With just over 5 hectares of Grand Cru vineyards, this is another Burgundy domaine that is very highly regarded for its white wines. Having built up a reputation as an excellent producer of Chardonnay its average price is now listed at $5,770 (£3,697) per bottle, with the maximum at $11,476 (£7,354). Currently the most expensive bottle listed is a 1996 at £4,933.

4. Henri Jayer Cros Parantoux, Vosne-Romanée Premier Cru

Another wine from the Henri Jayer domaine, the Cros Parantoux is a small, one hectare vineyard of Vosne-Romanée, which sits at high altitude over the Richebourg grand cry vineyard. Initially considered too hard to work with Jayer is said to have realised that the rocky and cold soil would be good for naturally high acidity in the wines.

With a $6,376 (£4,086) average price the maximum listing is $19,515 (£12,506) and the most expensive current listing is £7,241 for a bottle of 1985.

3. Egon Müller-Scharzhof Scharzhofberger Riesling Trockenbeerenauslese

As previously mentioned eight of the top 10 wines in this list hail from Burgundy, the other two are German Riesling.

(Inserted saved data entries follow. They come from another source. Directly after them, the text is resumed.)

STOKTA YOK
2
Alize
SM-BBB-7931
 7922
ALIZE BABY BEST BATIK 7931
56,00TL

The Müller family has owned this Scharzhofberg vineyard since 1797, and its steep slopes southerly exposure and stony slate soil are all listed as crucial factors for the sweet wines grown here. Typically just 100-200 bottles of Egon Müller Trockenbeerenauslese are produced each vintage and this is reflected in the price. The current average price is $6,478 (£4,151) per bottle, with a maximum of $14,041 (£8,998). The most expensive bottle currently listed on WineSearcher is a 2005 at £3,681.

2. Domaine de la Romanée-Conti, Romaneée-Conti Grand Cru

The flagship wine of the domaine de la Romanée-Conti, the average annual production of this wine is just 450 cases. British wine critic Clive Coates said of this wine: “This is the purest, most aristocratic and most intense example of Pinot Noir you could possibly imagine. Not only nectar: a yardstick with which to judge all other Burgundies.”

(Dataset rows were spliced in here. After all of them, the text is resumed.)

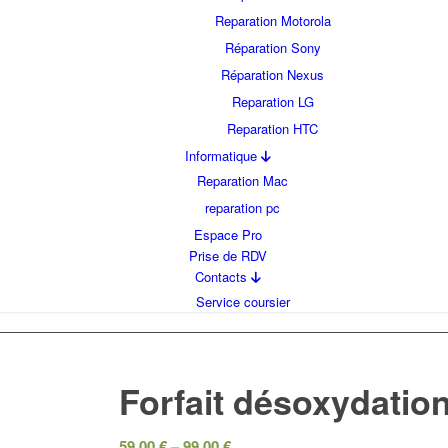
Reparation Motorola
Réparation Sony
Réparation Nexus
Reparation LG
Reparation HTC
Informatique
Reparation Mac
reparation pc
Espace Pro
Prise de RDV
Contacts
Service coursier
Forfait désoxydatio
59.00
€
–
99.00
€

The average listed price for this is $12,738 (£8,163), with a maximum price of £54,394 (£34,860) and the most expensive listed being a 1960 at £6,164.

1. Henri Jayer Richebourg Grand Cru

And another Burgundy to finish this expensive list, and a third wine from Henri Jayer. Burgundy winery owner Lalou Bize-Leroy is quoted in “Les vins de reve” as saying “Richebourg has more opulence than finesse. Richebourg is the more massive and Le Romanée finer.” Jayer wines are renowned for their “balance and elegance” and the average price is $16,325 (£10,463), the maximum is $26,443 (£16,948) and if you would like to try one, WineSearcher has a bottle of 1978 listed at £15,160.